-- Extracted information follows --

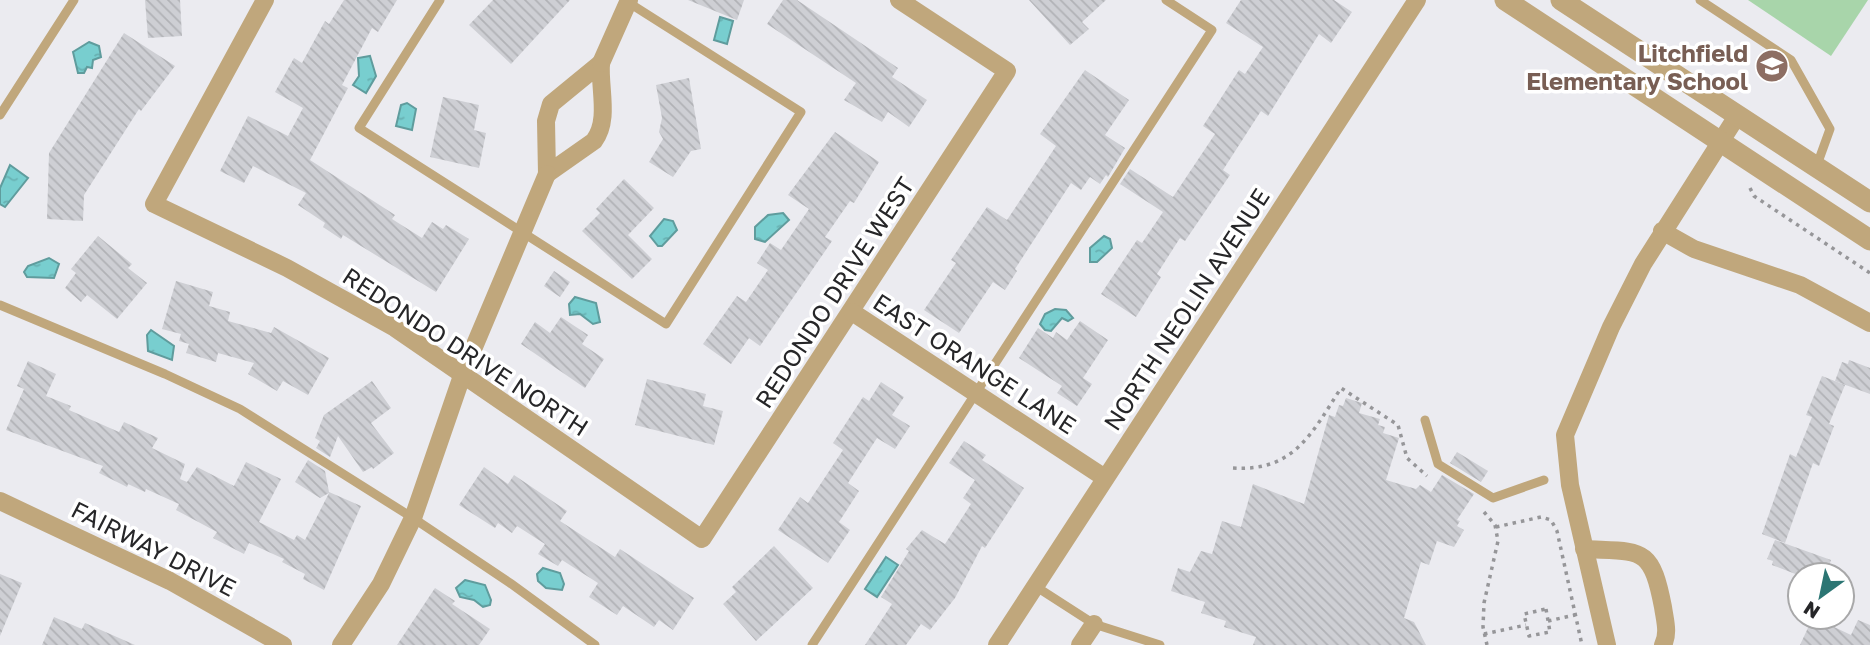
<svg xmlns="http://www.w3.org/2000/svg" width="1870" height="645" viewBox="0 0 1870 645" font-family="'Golos Text',sans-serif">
<defs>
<pattern id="water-ripples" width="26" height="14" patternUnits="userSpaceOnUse" patternTransform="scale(1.75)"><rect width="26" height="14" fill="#78cecf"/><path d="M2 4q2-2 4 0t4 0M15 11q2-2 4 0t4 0" fill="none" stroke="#68b1b2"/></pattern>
<pattern id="building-back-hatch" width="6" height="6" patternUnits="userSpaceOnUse" patternTransform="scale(1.75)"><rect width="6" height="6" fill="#cecfd4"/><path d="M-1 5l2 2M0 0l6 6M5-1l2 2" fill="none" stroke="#b1b2b6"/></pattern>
</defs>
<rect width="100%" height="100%" fill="#ebebf0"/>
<polygon fill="#a8d5aa" points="1748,0 1868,0 1831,56"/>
<g fill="url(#water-ripples)" stroke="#5f9c9d" stroke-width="2">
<polygon points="720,17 733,21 727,44 714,40"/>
<polygon points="89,42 99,46 101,57 93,60 92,68 87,67 84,73 78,73 73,52"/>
<polygon points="370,56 376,76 366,93 353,85 359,76 358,58"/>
<polygon points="407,103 416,109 412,130 396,126 401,105"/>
<polygon points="10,165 28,178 5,207 0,204 0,188"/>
<polygon points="783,213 789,220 765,242 755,239 755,227 768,215"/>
<polygon points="664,219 673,221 677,230 662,246 658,246 650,236"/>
<polygon points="1104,236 1110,239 1112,248 1097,262 1090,262 1090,248"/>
<polygon points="49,258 59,264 54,278 27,277 24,272 28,266"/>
<polygon points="575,297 596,303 600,322 593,324 580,314 570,315 569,304"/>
<polygon points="1055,309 1066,310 1073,318 1068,321 1062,318 1051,331 1045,330 1040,324 1045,314"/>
<polygon points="151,330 174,346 172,360 148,351 147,335"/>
<polygon points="886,557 898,565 877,597 865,589"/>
<polygon points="543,568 560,573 564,584 562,590 546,588 538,581 537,574"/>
<polygon points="465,580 485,585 491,600 490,605 483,607 474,600 460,597 456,588"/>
</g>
<g fill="url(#building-back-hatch)">
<polygon points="145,0 180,0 182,36 148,38"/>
<polygon points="344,0 397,0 378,32 372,28 342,85 348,88 310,160 395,215 392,219 422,238 432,222 443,229 446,225 469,239 436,292 343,235 341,239 323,227 325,223 298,205 306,193 253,166 244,183 220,171 248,116 288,136 303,108 275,92 294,58 302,63 325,21 329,24"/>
<polygon points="493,0 570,0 511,64 469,25"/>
<polygon points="688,0 744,0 737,20"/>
<polygon points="783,0 797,0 898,68 892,77 927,100 909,127 888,112 882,122 844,100 856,83 767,24"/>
<polygon points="1029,0 1106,0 1082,22 1089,29 1070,45"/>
<polygon points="1241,0 1334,0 1352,12 1331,43 1319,34 1268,116 1261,111 1223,170 1230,175 1185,241 1180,238 1157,274 1161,277 1136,317 1101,294 1137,240 1142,243 1163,212 1120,184 1130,169 1173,197 1215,134 1203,126 1239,70 1245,74 1263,47 1226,23"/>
<polygon points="124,33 175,66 141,111 139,109 84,195 83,221 47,219 49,153"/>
<polygon points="1085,70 1129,100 1105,135 1125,148 1108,177 1106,175 1100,184 1090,177 1081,190 1071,183 1015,269 1017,271 1005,290 993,282 959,333 924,310 956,263 951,260 987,207 1007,220 1056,146 1040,134"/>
<polygon points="689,78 701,149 691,151 673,177 649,162 663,139 659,132 662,118 656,85"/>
<polygon points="443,97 479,105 474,130 486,133 479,168 430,157"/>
<polygon points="835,132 879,162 854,203 850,201 825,237 832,241 760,346 749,338 731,364 703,344 737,296 746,302 768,270 757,263 770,243 781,250 809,209 788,195"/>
<polygon points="624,179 654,208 628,235 652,259 632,279 582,231 600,213 596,209"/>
<polygon points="98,236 132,264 128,268 147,283 117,319 87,295 81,302 65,288 76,273 71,269"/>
<polygon points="554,271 570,282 560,297 544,286"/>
<polygon points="176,281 213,292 209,306 230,312 228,321 271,333 274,327 329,358 308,395 283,381 277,391 248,374 254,363 218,353 216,362 186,353 189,344 179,341 181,334 162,329"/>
<polygon points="561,317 588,335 582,344 604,359 585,388 521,344 535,322 550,333"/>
<polygon points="1080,321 1108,340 1083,378 1092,384 1077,406 1057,393 1062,386 1019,358 1038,328 1053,338 1056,332 1067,340"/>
<polygon points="1849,360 1870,368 1870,394 1835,381 1842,362 1848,364"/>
<polygon points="28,361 56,374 46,396 71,406 69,410 119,432 124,422 158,438 152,448 185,464 180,479 187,482 197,467 234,486 246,462 281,479 259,522 294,540 297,535 305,540 329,493 320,498 295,482 308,460 325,471 329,492 361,506 324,590 303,579 305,574 282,562 284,559 249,543 244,554 213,538 217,532 176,510 179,504 146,489 145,492 128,484 127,487 99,473 103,466 6,430 24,389 17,386"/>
<polygon points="1822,376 1845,385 1829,424 1834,426 1819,466 1813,463 1785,543 1762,534 1790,454 1796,457 1812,417 1806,415"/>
<polygon points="647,379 706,394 703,406 723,411 714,445 635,425"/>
<polygon points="372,381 391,408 371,423 394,453 373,469 372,467 363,472 338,436 330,457 316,448 320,441 315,438 324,415"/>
<polygon points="881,382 904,397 892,415 910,426 895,449 877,438 848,483 859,491 839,522 850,530 828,563 778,530 800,497 808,503 843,450 833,443 863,397 869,401"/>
<polygon points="1346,398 1362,403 1359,413 1380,419 1378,425 1385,427 1383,433 1399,438 1386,480 1416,489 1420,485 1431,492 1442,475 1474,494 1457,520 1460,521 1457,526 1464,530 1454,547 1437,541 1429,565 1421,562 1404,618 1414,622 1426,645 1253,645 1256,637 1224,627 1226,621 1201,613 1205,602 1171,591 1178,568 1190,572 1201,551 1212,554 1222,521 1241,527 1253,484 1304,504 1329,415 1335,417 1339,405 1343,406"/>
<polygon points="964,441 986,455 982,460 1024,488 985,548 982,546 955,598 930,630 921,624 906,645 865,645 892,604 881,597 909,551 906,549 922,530 945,544 971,504 963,498 975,480 949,463"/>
<polygon points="1457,452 1488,471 1481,482 1450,463"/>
<polygon points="484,467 508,484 514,475 567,511 560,521 615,557 620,549 694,598 673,630 659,620 654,627 623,606 617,615 589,597 598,583 562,560 558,566 538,554 545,544 517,526 512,533 498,523 495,528 459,505"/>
<polygon points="1775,540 1831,560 1826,575 1798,575 1772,565 1773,561 1767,559"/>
<polygon points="774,546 813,588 756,641 723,604 736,592 732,587"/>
<polygon points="0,574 22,583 0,636"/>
<polygon points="435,588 455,601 452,604 490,629 479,645 397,645"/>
<polygon points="54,617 82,629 85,623 135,645 42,645"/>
<polygon points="1813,617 1851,635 1858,620 1870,625 1870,645 1800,645"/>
</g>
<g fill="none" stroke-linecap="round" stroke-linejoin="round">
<g stroke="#969699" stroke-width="3.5" stroke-dasharray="3.5 5" stroke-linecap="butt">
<polyline points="1750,188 1754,196 1870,273"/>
<path d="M1233 468C1294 472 1312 433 1341 388L1398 425 1407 458 1427 476"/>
<polyline points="1484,512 1495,525 1498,541 1484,603 1483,627 1487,645"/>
<polyline points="1496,527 1541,517 1551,520 1557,531 1582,645"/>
<polygon points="1546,609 1550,632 1529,636 1524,614"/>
<polyline points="1548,621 1575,615"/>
<polyline points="1484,634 1526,625"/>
</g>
<g stroke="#c0a77c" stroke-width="9">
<polyline points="440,0 359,128 666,324 801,112 626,1"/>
<polyline points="1700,0 1791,60 1830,129 1817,165"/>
<polyline points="0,115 74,0"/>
<polyline points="0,305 165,374 240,409 413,518 510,583 595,645"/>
<polyline points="1425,420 1438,464 1493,498 1544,480"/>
<polyline points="1035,586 1094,624 1160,645"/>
<polyline points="812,645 1212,30 1166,0"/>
</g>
<g stroke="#c0a77c" stroke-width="18">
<polyline points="265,0 154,204 287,268 395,328 702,539 1007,71 899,0"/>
<path d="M601 63C599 88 610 120 594 141L547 174 546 121 551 104Z"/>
<polyline points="601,63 629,0"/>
<polyline points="1662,231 1694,249 1800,285 1870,323"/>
<polyline points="852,312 1105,478"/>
<polyline points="0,501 170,581 283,645"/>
<path d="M1584 549C1642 552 1651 545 1663 607 1665 621 1669 633 1663 645"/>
<polyline points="341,645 381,584 413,518 463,373 547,174"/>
<polyline points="997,645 1417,0"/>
<polyline points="1080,645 1094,624"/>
<polyline points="1607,645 1570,485 1565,435 1611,327 1643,264 1737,116"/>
</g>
<g stroke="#c0a77c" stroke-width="21">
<polyline points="1505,0 1870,240"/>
<polyline points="1561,0 1870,202"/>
</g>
</g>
<defs>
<symbol id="school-disc" viewBox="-11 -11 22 22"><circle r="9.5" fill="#8d6e63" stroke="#fff"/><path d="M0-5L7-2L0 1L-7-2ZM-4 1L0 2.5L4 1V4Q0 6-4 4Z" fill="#fff"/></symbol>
</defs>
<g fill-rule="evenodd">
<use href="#school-disc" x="1753" y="47" width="38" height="38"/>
</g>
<g text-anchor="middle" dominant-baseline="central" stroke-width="7" stroke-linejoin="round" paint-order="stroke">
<g font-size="24" font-weight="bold" fill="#785e54" stroke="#fff" text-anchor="end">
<text x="1748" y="52">Litchfield<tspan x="1748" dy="28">Elementary School</tspan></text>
</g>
<g font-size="24" fill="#262628" stroke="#fff">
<text transform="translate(834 292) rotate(-57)">REDONDO DRIVE WEST</text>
<text transform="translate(1186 309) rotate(-57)">NORTH NEOLIN AVENUE</text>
<text transform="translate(466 351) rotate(33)">REDONDO DRIVE NORTH</text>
<text transform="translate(975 363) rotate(33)">EAST ORANGE LANE</text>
<text transform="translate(154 548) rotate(27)">FAIRWAY DRIVE</text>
</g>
</g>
<g transform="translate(1821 596) rotate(213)"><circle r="33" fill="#ffffff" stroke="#a8a8a9" stroke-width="2"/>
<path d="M0-5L12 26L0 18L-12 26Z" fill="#2b7573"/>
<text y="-10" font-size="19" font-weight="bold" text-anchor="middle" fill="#262628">N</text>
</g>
</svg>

-- Extracted information concluded --

#### Task details:
Over the whole listing above, how many lines contain the string "middle"? The answer is that number alone.

#### Result of the exercise:
2